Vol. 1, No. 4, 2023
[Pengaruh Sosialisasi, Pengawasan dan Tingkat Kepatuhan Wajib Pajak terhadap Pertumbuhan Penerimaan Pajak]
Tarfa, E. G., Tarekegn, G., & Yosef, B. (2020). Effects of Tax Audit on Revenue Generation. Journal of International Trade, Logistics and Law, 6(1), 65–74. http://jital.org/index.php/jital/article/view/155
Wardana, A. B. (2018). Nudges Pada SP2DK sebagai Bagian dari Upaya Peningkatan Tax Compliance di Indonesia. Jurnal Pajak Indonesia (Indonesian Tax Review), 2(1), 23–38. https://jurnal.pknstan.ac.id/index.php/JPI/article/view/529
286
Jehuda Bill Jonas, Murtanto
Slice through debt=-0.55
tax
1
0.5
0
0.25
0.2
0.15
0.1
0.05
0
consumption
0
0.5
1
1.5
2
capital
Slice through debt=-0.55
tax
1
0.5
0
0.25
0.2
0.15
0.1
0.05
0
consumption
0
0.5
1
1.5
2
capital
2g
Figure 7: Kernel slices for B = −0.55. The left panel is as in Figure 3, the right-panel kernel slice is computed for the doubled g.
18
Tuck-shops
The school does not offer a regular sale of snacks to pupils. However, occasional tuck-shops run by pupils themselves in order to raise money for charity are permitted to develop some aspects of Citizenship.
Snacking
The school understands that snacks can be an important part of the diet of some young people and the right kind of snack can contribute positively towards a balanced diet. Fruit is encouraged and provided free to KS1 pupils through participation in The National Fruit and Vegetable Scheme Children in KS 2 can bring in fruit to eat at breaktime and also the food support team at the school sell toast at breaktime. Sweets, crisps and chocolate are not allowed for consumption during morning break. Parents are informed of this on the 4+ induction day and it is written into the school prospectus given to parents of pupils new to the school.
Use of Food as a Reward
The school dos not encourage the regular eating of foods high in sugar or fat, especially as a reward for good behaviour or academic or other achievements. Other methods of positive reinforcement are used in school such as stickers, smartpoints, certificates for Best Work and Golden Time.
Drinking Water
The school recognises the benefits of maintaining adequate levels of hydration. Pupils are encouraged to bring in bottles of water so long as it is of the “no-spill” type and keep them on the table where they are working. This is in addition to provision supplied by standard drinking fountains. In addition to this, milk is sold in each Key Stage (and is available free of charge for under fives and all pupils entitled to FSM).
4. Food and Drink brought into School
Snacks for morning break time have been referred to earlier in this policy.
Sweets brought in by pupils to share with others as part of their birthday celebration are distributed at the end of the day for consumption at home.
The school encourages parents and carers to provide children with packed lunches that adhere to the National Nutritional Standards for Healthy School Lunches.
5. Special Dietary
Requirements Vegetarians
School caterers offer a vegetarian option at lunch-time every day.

• **YOUR ASSIGNMENT**
Exact reproduction of the entire listing is required.

• **RESPONSE BOX**
Vol. 1, No. 4, 2023
[Pengaruh Sosialisasi, Pengawasan dan Tingkat Kepatuhan Wajib Pajak terhadap Pertumbuhan Penerimaan Pajak]
Tarfa, E. G., Tarekegn, G., & Yosef, B. (2020). Effects of Tax Audit on Revenue Generation. Journal of International Trade, Logistics and Law, 6(1), 65–74. http://jital.org/index.php/jital/article/view/155
Wardana, A. B. (2018). Nudges Pada SP2DK sebagai Bagian dari Upaya Peningkatan Tax Compliance di Indonesia. Jurnal Pajak Indonesia (Indonesian Tax Review), 2(1), 23–38. https://jurnal.pknstan.ac.id/index.php/JPI/article/view/529
286
Jehuda Bill Jonas, Murtanto
Slice through debt=-0.55
tax
1
0.5
0
0.25
0.2
0.15
0.1
0.05
0
consumption
0
0.5
1
1.5
2
capital
Slice through debt=-0.55
tax
1
0.5
0
0.25
0.2
0.15
0.1
0.05
0
consumption
0
0.5
1
1.5
2
capital
2g
Figure 7: Kernel slices for B = −0.55. The left panel is as in Figure 3, the right-panel kernel slice is computed for the doubled g.
18
Tuck-shops
The school does not offer a regular sale of snacks to pupils. However, occasional tuck-shops run by pupils themselves in order to raise money for charity are permitted to develop some aspects of Citizenship.
Snacking
The school understands that snacks can be an important part of the diet of some young people and the right kind of snack can contribute positively towards a balanced diet. Fruit is encouraged and provided free to KS1 pupils through participation in The National Fruit and Vegetable Scheme Children in KS 2 can bring in fruit to eat at breaktime and also the food support team at the school sell toast at breaktime. Sweets, crisps and chocolate are not allowed for consumption during morning break. Parents are informed of this on the 4+ induction day and it is written into the school prospectus given to parents of pupils new to the school.
Use of Food as a Reward
The school dos not encourage the regular eating of foods high in sugar or fat, especially as a reward for good behaviour or academic or other achievements. Other methods of positive reinforcement are used in school such as stickers, smartpoints, certificates for Best Work and Golden Time.
Drinking Water
The school recognises the benefits of maintaining adequate levels of hydration. Pupils are encouraged to bring in bottles of water so long as it is of the “no-spill” type and keep them on the table where they are working. This is in addition to provision supplied by standard drinking fountains. In addition to this, milk is sold in each Key Stage (and is available free of charge for under fives and all pupils entitled to FSM).
4. Food and Drink brought into School
Snacks for morning break time have been referred to earlier in this policy.
Sweets brought in by pupils to share with others as part of their birthday celebration are distributed at the end of the day for consumption at home.
The school encourages parents and carers to provide children with packed lunches that adhere to the National Nutritional Standards for Healthy School Lunches.
5. Special Dietary
Requirements Vegetarians
School caterers offer a vegetarian option at lunch-time every day.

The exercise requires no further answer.